Tourists in Berlin were rattled by Monday’s Christmas market attack, but were determined to hit the city’s landmark attractions on Tuesday, saying that to keep away after the rampage would hand victory to the attackers.
At the Brandenburg Gate, the city’s famous east-west divide and favoured tourist hangout, visitors snapped selfies even as flags hung at half-mast in mourning on nearby embassies.
David While has only a few days to see the sights and says the attack “hasn’t stopped us”.
“No one is safe anymore. You can’t stop going to places, because otherwise they’ve won,” says the 52-year-old Londoner.
His friend Neil Thomas, 53, puts Monday’s rampage, in which a truck driver ploughed into a crowd, killing 12, in a category with other recent attacks on European destination cities Brussels, Paris and Nice.
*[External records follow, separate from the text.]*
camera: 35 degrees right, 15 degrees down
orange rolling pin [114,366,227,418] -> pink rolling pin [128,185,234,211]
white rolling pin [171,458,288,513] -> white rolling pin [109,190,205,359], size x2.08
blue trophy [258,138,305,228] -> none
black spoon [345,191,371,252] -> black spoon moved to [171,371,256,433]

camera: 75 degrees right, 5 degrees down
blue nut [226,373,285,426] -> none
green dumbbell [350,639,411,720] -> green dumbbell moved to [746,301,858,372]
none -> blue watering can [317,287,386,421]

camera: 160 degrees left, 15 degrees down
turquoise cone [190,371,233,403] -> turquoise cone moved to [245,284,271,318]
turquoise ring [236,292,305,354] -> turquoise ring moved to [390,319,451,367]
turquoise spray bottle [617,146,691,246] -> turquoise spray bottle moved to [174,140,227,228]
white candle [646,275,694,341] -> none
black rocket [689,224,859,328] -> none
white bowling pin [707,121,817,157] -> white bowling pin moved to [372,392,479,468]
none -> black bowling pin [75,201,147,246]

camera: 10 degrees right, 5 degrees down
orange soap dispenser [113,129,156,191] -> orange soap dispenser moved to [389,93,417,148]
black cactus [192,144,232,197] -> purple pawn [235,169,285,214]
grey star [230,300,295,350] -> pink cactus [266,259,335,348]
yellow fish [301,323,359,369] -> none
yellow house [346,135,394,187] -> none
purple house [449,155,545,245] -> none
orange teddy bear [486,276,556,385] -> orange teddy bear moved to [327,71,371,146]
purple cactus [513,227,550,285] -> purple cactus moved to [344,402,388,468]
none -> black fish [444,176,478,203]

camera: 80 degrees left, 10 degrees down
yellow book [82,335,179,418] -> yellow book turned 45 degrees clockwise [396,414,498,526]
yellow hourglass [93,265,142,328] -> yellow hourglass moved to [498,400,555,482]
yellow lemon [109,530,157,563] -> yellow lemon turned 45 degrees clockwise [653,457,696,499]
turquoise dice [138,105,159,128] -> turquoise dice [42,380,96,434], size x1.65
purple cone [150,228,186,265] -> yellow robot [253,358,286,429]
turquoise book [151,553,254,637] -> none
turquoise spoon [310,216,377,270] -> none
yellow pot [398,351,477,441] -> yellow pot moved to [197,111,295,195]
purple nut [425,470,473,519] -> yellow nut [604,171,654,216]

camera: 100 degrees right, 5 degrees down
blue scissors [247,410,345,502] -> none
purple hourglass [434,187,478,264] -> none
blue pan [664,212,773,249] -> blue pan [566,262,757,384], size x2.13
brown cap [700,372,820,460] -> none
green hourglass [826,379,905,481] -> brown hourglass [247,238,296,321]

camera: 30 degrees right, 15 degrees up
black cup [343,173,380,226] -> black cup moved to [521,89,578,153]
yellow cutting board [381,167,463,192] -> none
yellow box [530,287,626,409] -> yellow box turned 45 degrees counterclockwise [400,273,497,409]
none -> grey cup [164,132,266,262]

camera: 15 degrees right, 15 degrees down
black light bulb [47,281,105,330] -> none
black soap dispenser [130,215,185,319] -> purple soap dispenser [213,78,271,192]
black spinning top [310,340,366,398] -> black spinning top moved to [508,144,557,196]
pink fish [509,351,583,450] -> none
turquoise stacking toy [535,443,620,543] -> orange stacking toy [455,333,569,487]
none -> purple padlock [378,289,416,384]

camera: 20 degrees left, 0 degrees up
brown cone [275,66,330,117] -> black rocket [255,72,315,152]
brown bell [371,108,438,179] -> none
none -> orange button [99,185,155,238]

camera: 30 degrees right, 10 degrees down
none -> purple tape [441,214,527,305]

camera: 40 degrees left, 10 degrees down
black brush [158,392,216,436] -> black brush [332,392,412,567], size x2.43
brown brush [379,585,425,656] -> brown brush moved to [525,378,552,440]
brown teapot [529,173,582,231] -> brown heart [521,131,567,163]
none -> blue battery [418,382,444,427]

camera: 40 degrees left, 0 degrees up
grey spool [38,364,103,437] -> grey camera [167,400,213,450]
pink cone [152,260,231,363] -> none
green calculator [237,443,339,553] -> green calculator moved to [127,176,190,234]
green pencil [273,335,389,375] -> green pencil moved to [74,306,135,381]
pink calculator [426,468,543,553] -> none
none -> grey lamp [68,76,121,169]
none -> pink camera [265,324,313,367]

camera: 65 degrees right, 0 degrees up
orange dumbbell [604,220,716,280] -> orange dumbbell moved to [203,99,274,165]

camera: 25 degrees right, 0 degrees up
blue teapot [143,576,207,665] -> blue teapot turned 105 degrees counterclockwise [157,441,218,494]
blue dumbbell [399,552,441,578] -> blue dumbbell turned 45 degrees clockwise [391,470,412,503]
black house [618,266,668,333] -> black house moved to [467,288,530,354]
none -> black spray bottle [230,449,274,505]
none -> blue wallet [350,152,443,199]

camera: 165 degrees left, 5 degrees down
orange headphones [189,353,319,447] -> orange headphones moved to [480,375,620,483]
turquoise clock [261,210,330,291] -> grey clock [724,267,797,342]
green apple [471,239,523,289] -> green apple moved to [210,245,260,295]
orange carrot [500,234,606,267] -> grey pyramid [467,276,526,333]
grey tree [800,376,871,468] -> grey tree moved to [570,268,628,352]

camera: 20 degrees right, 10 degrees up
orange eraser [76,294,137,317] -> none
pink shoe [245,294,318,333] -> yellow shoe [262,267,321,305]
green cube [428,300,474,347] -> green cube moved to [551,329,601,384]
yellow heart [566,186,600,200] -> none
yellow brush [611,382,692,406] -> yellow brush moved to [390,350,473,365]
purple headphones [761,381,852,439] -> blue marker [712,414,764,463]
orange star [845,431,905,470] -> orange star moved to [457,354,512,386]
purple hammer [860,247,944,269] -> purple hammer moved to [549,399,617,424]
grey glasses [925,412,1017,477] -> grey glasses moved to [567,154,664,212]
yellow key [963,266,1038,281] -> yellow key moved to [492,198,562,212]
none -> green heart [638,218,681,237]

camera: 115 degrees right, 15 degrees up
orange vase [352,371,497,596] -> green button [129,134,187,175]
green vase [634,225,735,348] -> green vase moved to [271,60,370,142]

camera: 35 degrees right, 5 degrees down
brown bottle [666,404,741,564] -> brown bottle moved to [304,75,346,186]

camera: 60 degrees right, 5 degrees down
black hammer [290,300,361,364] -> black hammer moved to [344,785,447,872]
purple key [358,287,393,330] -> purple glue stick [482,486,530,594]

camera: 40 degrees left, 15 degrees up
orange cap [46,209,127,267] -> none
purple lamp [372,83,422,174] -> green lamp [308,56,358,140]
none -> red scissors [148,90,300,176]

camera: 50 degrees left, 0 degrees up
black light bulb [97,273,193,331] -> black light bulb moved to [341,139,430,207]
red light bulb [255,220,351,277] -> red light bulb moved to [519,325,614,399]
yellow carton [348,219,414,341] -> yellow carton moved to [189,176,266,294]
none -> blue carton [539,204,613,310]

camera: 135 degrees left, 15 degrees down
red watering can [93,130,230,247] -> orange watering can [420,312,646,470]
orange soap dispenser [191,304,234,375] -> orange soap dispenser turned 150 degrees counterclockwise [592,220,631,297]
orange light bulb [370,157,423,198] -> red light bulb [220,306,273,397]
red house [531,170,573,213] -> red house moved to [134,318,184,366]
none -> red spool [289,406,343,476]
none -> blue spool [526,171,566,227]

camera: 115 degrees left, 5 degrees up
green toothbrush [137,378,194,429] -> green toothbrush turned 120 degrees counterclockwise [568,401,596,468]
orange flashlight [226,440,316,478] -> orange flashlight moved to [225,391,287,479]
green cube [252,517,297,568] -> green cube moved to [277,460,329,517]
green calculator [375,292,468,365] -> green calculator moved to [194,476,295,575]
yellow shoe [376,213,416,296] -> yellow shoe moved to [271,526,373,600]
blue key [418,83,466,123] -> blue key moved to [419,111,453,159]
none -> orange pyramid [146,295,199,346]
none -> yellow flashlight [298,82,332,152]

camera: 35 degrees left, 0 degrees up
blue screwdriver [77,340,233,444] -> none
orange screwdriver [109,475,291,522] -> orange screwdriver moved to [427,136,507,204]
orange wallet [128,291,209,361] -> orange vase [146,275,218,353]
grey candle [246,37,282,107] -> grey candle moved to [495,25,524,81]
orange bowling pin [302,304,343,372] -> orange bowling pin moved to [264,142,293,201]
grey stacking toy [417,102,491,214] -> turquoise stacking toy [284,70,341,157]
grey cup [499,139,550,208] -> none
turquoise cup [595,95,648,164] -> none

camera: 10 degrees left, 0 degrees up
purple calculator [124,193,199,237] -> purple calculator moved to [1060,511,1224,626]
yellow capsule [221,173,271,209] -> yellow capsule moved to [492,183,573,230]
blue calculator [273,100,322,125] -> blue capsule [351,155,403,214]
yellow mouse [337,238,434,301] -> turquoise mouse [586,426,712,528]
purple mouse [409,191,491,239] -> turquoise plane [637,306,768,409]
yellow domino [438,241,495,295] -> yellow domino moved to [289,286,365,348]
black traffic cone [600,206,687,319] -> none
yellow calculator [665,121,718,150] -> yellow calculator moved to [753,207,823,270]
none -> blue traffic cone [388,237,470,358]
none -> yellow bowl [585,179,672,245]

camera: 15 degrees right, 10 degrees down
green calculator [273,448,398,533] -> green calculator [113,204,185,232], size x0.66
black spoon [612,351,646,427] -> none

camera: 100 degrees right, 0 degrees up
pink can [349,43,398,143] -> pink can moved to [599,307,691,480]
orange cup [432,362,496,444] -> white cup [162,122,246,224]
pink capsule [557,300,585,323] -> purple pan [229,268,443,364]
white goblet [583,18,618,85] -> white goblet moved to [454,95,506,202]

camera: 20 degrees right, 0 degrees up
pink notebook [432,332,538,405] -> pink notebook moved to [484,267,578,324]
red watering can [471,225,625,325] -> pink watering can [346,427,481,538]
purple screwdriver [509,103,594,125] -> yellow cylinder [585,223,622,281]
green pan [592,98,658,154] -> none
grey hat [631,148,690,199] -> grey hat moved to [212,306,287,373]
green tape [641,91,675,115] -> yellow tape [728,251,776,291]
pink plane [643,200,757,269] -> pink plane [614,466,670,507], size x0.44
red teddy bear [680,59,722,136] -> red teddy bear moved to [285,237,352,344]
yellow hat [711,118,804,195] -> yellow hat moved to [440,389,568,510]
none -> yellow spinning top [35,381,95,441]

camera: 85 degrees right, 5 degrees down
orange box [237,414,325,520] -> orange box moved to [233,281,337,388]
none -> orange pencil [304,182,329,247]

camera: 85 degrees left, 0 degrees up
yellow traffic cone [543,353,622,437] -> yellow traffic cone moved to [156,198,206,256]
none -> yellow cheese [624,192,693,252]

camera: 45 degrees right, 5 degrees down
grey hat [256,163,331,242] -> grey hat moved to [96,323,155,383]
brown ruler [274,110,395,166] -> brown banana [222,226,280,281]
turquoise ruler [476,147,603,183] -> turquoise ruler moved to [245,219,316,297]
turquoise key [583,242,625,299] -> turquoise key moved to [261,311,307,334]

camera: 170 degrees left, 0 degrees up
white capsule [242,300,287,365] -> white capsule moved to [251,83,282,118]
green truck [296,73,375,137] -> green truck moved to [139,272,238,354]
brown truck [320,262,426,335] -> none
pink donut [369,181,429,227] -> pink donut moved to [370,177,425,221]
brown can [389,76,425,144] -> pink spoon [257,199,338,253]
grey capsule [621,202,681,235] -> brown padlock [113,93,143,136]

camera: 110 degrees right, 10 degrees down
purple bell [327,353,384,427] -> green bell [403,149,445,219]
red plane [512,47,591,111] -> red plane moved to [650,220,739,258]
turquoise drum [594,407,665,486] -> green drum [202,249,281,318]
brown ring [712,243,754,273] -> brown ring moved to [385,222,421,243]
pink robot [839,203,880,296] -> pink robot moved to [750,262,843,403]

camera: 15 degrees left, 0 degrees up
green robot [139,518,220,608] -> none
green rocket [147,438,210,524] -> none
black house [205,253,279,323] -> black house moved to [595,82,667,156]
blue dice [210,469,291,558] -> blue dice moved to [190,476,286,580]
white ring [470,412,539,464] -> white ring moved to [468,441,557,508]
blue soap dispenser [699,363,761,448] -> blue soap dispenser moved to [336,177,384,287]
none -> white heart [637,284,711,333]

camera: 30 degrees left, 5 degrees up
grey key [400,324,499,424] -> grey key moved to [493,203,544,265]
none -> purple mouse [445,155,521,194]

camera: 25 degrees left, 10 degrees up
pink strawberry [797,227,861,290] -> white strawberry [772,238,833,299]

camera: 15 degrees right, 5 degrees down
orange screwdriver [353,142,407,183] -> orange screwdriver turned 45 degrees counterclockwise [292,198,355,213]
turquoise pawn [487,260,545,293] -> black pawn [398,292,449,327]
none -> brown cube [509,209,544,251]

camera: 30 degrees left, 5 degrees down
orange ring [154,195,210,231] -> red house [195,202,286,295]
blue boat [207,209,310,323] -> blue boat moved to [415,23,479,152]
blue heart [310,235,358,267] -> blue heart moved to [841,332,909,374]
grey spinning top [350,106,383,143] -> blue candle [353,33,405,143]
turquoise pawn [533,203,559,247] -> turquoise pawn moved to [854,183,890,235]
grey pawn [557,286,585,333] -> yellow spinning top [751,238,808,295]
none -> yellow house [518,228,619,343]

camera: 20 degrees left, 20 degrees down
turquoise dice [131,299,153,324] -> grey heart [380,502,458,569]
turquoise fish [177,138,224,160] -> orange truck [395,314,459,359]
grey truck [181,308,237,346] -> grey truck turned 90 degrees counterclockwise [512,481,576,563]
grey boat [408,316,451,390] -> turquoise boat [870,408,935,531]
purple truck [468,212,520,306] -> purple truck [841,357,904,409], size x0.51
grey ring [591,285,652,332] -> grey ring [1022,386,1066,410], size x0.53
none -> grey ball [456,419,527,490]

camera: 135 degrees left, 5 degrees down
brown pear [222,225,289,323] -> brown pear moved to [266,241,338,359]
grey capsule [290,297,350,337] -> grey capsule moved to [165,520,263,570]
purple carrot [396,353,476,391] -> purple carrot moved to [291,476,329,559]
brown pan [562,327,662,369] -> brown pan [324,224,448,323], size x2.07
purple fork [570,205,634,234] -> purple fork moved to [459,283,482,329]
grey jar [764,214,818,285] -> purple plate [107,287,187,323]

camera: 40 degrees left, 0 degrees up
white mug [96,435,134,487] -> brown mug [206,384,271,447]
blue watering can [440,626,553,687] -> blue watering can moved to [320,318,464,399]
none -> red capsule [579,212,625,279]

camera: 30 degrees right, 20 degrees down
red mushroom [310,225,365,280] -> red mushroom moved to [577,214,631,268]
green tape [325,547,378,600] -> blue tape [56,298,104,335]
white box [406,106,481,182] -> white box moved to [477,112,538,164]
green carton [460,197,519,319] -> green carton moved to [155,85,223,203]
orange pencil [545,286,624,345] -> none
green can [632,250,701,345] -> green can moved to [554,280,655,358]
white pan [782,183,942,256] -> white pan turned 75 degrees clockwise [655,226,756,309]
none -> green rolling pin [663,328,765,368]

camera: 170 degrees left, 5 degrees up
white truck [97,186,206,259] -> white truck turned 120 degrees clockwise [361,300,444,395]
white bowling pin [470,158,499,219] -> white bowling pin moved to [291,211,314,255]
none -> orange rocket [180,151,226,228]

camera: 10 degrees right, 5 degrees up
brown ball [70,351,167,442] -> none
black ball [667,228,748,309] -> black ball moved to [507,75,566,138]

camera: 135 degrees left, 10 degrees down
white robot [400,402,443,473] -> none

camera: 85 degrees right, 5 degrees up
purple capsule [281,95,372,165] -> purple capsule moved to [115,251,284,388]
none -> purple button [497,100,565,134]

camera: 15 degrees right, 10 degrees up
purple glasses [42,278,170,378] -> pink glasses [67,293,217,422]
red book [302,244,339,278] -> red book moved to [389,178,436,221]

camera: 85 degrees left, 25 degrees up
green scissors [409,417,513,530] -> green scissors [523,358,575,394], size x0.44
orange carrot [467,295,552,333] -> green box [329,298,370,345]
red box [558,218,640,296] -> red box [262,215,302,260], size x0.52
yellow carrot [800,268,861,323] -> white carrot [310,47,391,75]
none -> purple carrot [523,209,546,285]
“I think, at this stage, we just get used to it,” he says, adding that the very Christmas markets targeted in the attack were the main reason for their seasonal visit.
Despite the winter chill, Lili Jiang puts on a big smile for her parents’ camera before heading for a tour of the Christmas markets.
“We are still going... but we are a little bit worried about the safety problems,” admits the 23-year-old, who is studying in Portugal and whose parents have come all the way from China to visit.
She is quick to note German plans for beefed-up security, giving herself a pep talk that, from now on, “maybe there is not much to worry about the security.”
Barriers and patrols
New barriers have gone up overnight at Christmas markets in Germany and across many other sites in Europe in a bid to protect revellers during the holiday season, an important source of revenue for the tourist industry.
At the Gendarmenmarkt square in Berlin, police check bags and patrol the narrow rows between wooden Christmas stalls.
“We could have shut out of solidarity (with the victims), but on the other hand, that is exactly what the terrorists want -- for everything to be paralysed and everyone to be scared,” says Gesine, taking a drag off her cigarette while awaiting customers eager to warm up with her mulled wine.
Her stand is defiantly open today, she adds, “but there are a lot fewer people today.”
Germany’s world-famous Christmas markets -- a 2013 industry survey counted 1,500 of them -- attract tens of millions of visitors each year, and tourism officials are at a loss to estimate the impact Monday’s attack will have.
For now, says Burkhard Kieker, head of the visitBerlin tourist office, the city’s hotels are still nearly full and have not yet experienced a rash of cancellations.
“This is a first for Germany, both in terms of the scale and the type of event, and for the moment were are unable to fully measure the impact,” said a spokeswoman for the German tourism federation, DTV.
Berlin, for now, is still planning to stage showy New Year celebrations with a fireworks extravaganza at the Brandenburg Gate.
Sausage seller Liza Meyer will be at the ready in her market stall, even though she suspects “people will think twice” before coming out.